====== GIVEN TEXT
On Tyranny-Twenty Lessons From The Twentieth Century: By Timothy Snyder, published on February 2017.
#1 New York Times Bestseller-A history of fascism offers a guide for surviving and resisting America’s turn towards authoritarianism.
Prologue Summary On History And Tyranny
The Founders of the American republic feared that it would fall to tyrants, as did so many republics before it. Like the Founders, today’s American citizens look to history for guidance when trying to resolve “the problem of tyranny within American society over slaves and women for example” (page 10)
In European history, three major democratic movements have occurred: “after the First World War in 1918, after the second World War in 1945, and after the end of communism in 1989” (page 11). Not all such democracies survive; many fail “in circumstances that in some important respects resemble our own.” (page 11)
A newly global economy increases instability; as a result “European democracies collapsed into right-wing authoritarianism and fascism in the 1920s and 30s” (page 11), while soviet communism also arises. The Fascists “rejected reason in the name of will, denying objective truth in favor of a glorious myth” (page 12), while the communists “rule by a disciplined party elite” that declares a monopoly on reason.” (page 12)
Timothy Snyder; PHD, and is a Professor at Yale University for European history. This book, On Tyranny details the method that demagogues, including Adolf Hitler (as well as Joseph Stalin) have used to degrade and topple democratic institutions. As would-be tyrant will propose that a mythical era of past national greatness can be revived and that only he can achieve it.
Hitler or the authoritarian leader, then relies on the willingness of an otherwise free people to put themselves under his authority. Using lies and distortions, along with ridicule, intimidation, and force against his opponents, the tyrant tightens his grip on the country. Finally, a disaster or emergency provides him with the excuse he needs to take total control of the nation and eradicate personal liberties.
============
EXERCISE AIM >> Please copy word for word everything in the On Tyranny summary from "A newly global" down to "can achieve it.".
====== INFORMATION SHOWN
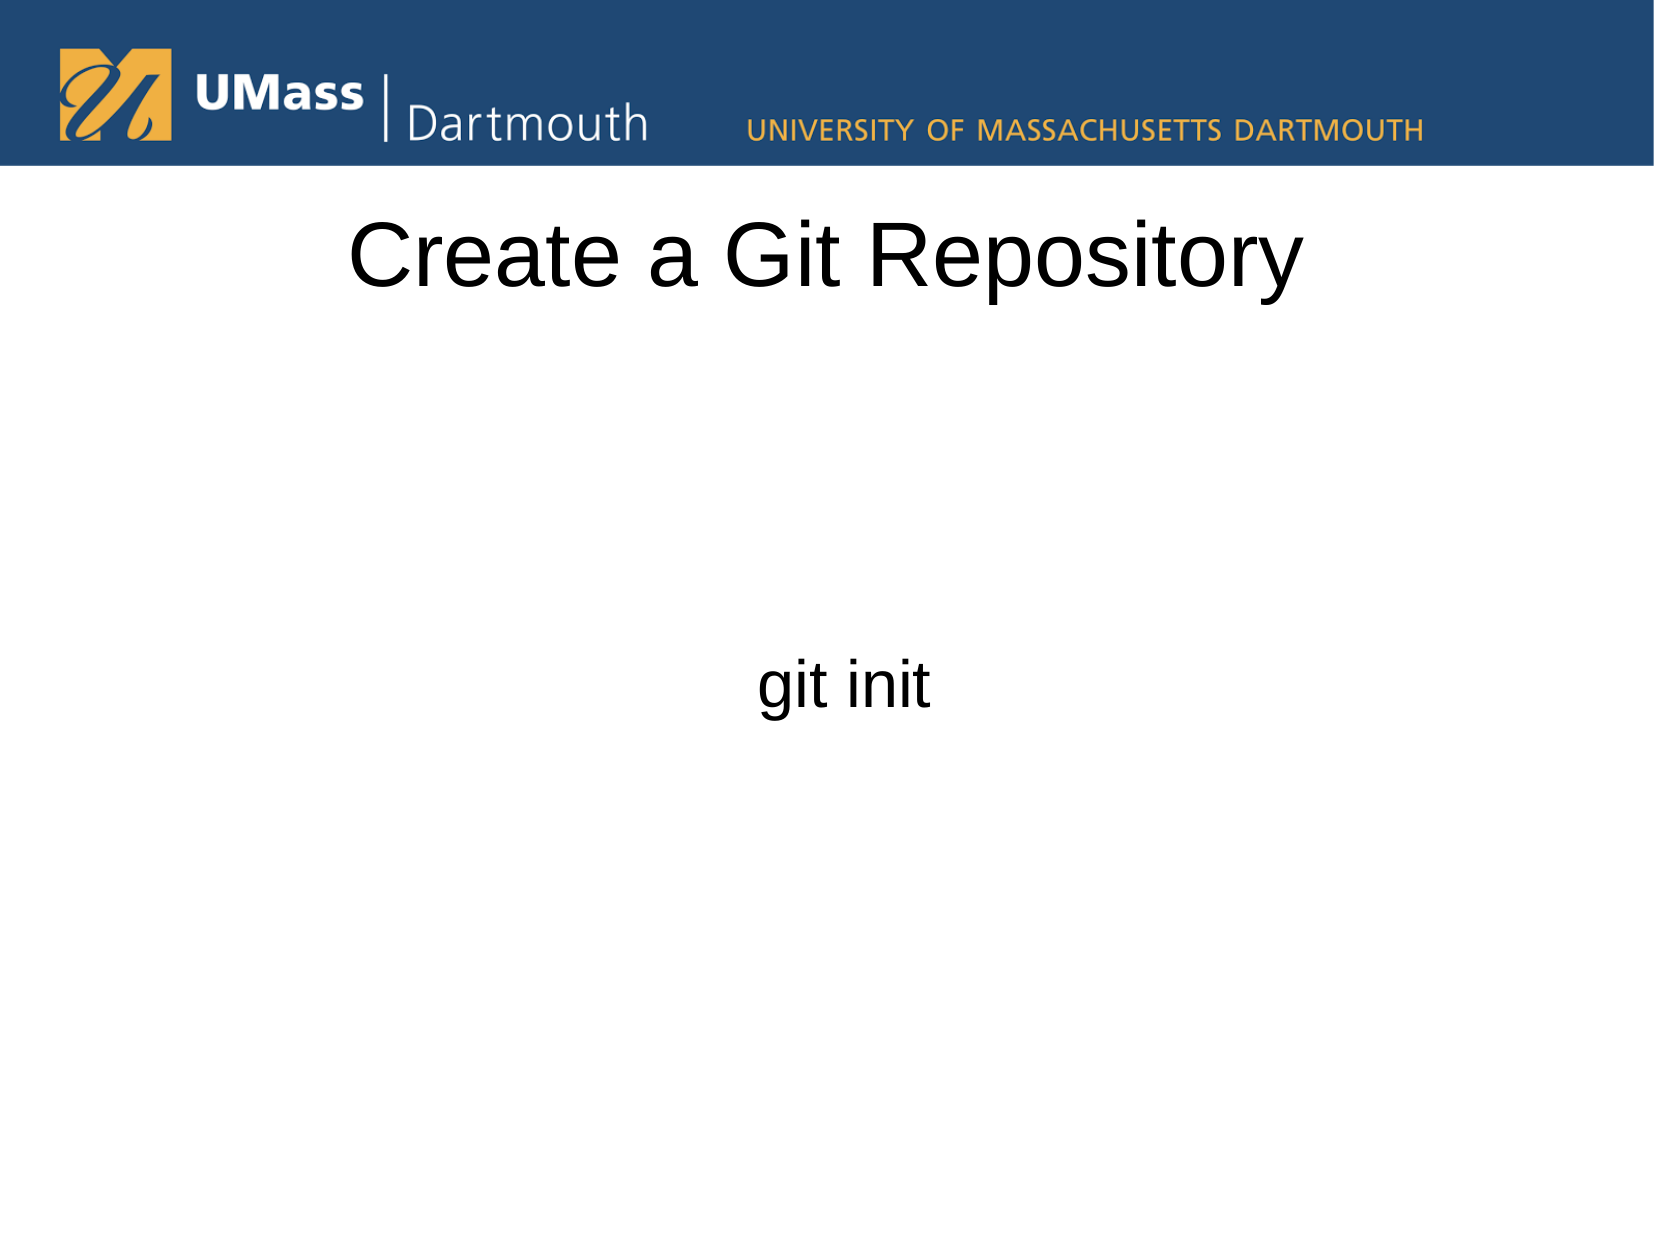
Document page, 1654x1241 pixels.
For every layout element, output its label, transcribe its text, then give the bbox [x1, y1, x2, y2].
============
RESULT BELOW >>
A newly global economy increases instability; as a result “European democracies collapsed into right-wing authoritarianism and fascism in the 1920s and 30s” (page 11), while soviet communism also arises. The Fascists “rejected reason in the name of will, denying objective truth in favor of a glorious myth” (page 12), while the communists “rule by a disciplined party elite” that declares a monopoly on reason.” (page 12)
Timothy Snyder; PHD, and is a Professor at Yale University for European history. This book, On Tyranny details the method that demagogues, including Adolf Hitler (as well as Joseph Stalin) have used to degrade and topple democratic institutions. As would-be tyrant will propose that a mythical era of past national greatness can be revived and that only he can achieve it.